In recent years, the maxim of res ipsa loquitur has fallen out of fashion. Whether this reflects the more robust procedural rules governing disclosure (meaning that the cause of an accident can normally be ascertained) or the modern judicial dislike of distracting and potentially misleading latin epithets, is unclear. The low-point for the doctrine probably came in the judgment of Lord Justice May in Fryer v Pearson (2000) Unreported (CA) where he remarked:
"It is not, I hope, just affectation which leads to me to believe that we should stop using unhelpful Latin phrases. It troubles me that we still tend to fall into the habit of talking about maxims or doctrines which go under labels in Latin whose meaning does not express a defined principle, and which those for whose benefit we operate will probably not understand".
For those of us who take an unhealthy interest in matters of this sort, the recent judgment of the Court of Appeal in Smith v Fordyce (2013) EWCA Civ 320 therefore comes as a welcome reminder of the potential relevance and use of the maxim, even in the modern age. The judgment is also helpful in providing a bite-sized, straightforward and eminently quotable summary of exactly how the principle operates in practice.
In Smith the Claimant was a passenger in a car driven by the Defendant. The car skidded, the Defendant lost control and he collided with a wall. The Claimant suffered a severe brain injury. The Defendant's case was that he was travelling at a reasonable speed and had skidded on black that he had had no reason to anticipate. The judge at first instance accepted his explanation and the Claimant appealed, arguing that the fact of the skid gave rise to a presumption of negligence which the Defendant had failed to rebut. In particular, the Claimant argued that:
"if a driver loses control of a vehicle, the doctrine of res ipsa loquitur applies, and that it is not sufficient for such a person to show merely that the cause of loss of control was a skid, because a skid is itself a "neutral event", consistent equally with negligence or due diligence. Accordingly the burden remains on the driven in such circumstances to prove that he exercised due diligence"
The Court of Appeal rejected the appeal and upheld the judge's decision to dismiss the claim. The Defendant had put forward sufficient evidence to rebut any inference of negligence on his part and the judge was entitled to accept that evidence.
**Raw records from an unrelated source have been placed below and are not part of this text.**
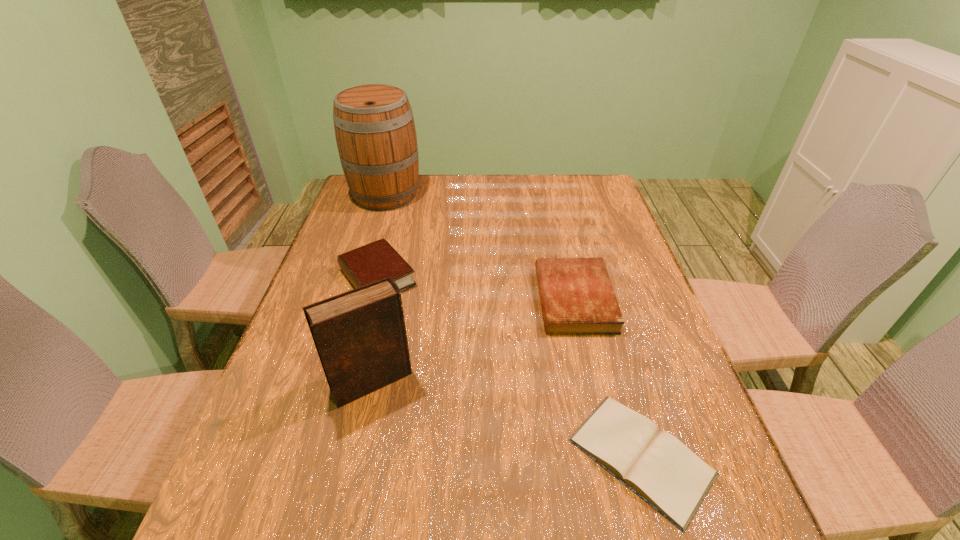
Locate an element on the screen. This screenshot has width=960, height=540. vacant area between the tallest object and the third shortest object is located at coordinates (381, 236).

Identify the location of vacant area between the shortest Bible and the second tallest object. This screenshot has width=960, height=540. (507, 419).

Where is `object that is the second closest to the third shortest Bible`? This screenshot has height=540, width=960. object that is the second closest to the third shortest Bible is located at coordinates (375, 132).

Choose which object is the fourth nearest neighbor to the second tallest object. Please provide its 2D coordinates. Your answer should be formatted as a tuple, i.e. [(x, y)], where the tuple contains the x and y coordinates of a point satisfying the conditions above.

[(375, 132)]

Locate an element on the screen. Bible object that ranks as the third closest to the shortest object is located at coordinates (377, 260).

Where is `Bible that stands as the third closest to the tallest Bible`? This screenshot has width=960, height=540. Bible that stands as the third closest to the tallest Bible is located at coordinates (655, 465).

I want to click on free space that satisfies the following two spatial constraints: 1. on the spine side of the second shortest object; 2. on the front side of the second tallest object, so click(x=593, y=381).

Where is `vacant region that satisfies the following two spatial constraints: 1. on the front side of the shortest Bible; 2. on the left side of the farthest object`? vacant region that satisfies the following two spatial constraints: 1. on the front side of the shortest Bible; 2. on the left side of the farthest object is located at coordinates (304, 456).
Although one of the police officers who had attended the scene of the crash expressed the view that a careful driver would have been capable of negotiating the stretch of road safely, the Court shrewdly observed that :
"To say that a person who suffers an accident because of the dangerous conditions of the road was therefore axiomatically careless is another (thing). It does not follow as a matter of logic or human experience. If there is invisible ice on a pavement, the fact that only one pedestrian among a number had the misfortune to slip on it would not mean that the pedestrian who slipped was therefore to blame”.
Lord Justice Toulson went on to explain the operation, and limits, of our favourite Latin maxim:
"The doctrine expressed in the maxim res ipsa loquitur is a rule of evidence based on fairness and common sense. It should not be applied mechanistically but in a way which reflects its underlying purpose. The maxim encapsulates the principle that in order for a claimant to show that an event was caused by the negligence of the defendant, he need not necessarily be able to show precisely how it happened. He may be able to point to a combination of facts which are sufficient, without more, to give rise to a proper inference that the defendant was negligent. A car going off the road is an obvious example. A driver owes a duty to keep his vehicle under proper control. Unexplained failure to do so will justify the inference that the incident was the driver's fault. In the words of the Latin tag, the matter speaks for itself. In such circumstances the burden rests on the defendant to establish facts from which it is no longer proper for the court to draw the initial inference"
So now we know, and I would encourage everyone to embrace the maxim with enthusiasm and vigour, or the as the Romans would have said: Carpe Diem!